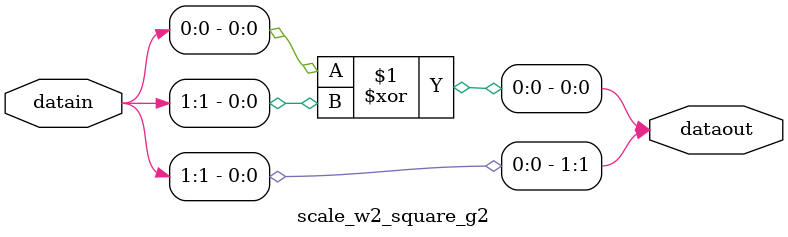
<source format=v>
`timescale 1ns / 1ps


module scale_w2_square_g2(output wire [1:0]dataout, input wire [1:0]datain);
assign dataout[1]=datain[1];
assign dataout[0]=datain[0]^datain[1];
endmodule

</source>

---

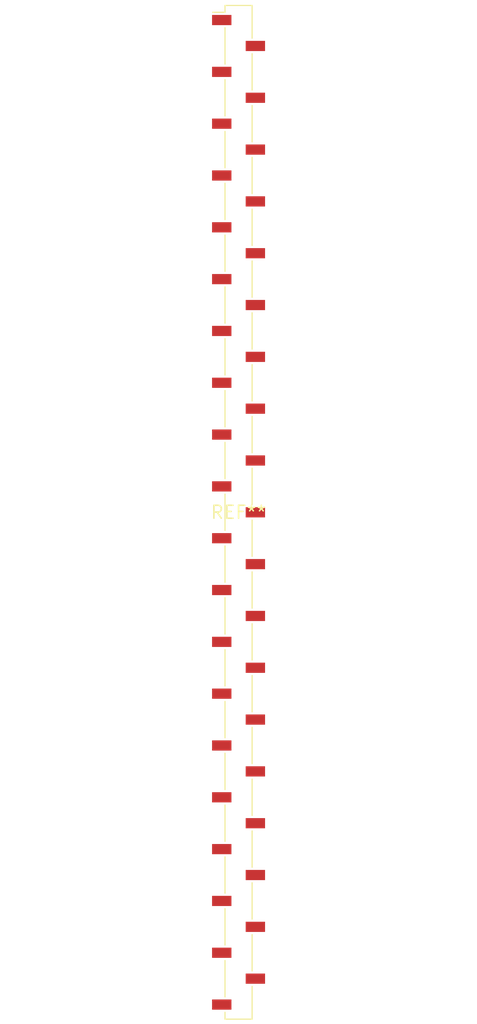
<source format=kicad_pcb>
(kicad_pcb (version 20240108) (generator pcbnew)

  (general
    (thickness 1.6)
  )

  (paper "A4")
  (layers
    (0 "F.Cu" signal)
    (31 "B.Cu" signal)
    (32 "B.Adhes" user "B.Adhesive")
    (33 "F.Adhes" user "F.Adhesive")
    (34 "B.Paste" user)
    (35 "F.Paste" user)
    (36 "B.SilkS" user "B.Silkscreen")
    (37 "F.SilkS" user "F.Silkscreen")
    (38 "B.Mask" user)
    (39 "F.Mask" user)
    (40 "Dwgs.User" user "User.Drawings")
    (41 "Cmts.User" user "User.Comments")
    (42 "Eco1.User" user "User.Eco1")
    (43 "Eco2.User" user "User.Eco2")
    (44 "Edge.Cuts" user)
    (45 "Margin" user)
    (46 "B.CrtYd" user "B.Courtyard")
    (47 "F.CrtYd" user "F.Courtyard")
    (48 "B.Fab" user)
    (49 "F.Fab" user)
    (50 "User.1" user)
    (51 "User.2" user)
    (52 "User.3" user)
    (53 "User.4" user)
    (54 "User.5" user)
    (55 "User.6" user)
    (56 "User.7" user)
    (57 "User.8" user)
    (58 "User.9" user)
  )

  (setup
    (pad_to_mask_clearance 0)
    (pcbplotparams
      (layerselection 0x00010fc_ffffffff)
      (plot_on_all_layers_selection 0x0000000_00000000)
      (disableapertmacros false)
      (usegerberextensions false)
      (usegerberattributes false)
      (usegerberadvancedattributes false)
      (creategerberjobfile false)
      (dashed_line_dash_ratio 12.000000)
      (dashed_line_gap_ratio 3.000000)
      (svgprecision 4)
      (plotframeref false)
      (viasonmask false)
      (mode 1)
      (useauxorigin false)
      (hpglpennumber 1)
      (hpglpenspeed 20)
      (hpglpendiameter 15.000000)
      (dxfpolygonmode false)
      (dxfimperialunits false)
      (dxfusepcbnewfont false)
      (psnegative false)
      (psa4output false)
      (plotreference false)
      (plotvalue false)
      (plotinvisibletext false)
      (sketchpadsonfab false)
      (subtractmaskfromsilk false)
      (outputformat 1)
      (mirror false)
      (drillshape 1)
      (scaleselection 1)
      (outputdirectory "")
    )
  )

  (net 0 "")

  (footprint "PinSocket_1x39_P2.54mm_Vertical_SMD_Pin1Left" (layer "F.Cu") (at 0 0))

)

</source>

---

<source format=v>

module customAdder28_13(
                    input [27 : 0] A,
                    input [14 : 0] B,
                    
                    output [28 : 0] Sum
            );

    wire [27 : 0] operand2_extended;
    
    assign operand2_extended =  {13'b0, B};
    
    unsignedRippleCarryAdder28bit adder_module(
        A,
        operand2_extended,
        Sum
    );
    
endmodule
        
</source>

** Aim of the exercise **
Show each line in the listing above that has "SilkS".

** Result of the exercise **
    (36 "B.SilkS" user "B.Silkscreen")
    (37 "F.SilkS" user "F.Silkscreen")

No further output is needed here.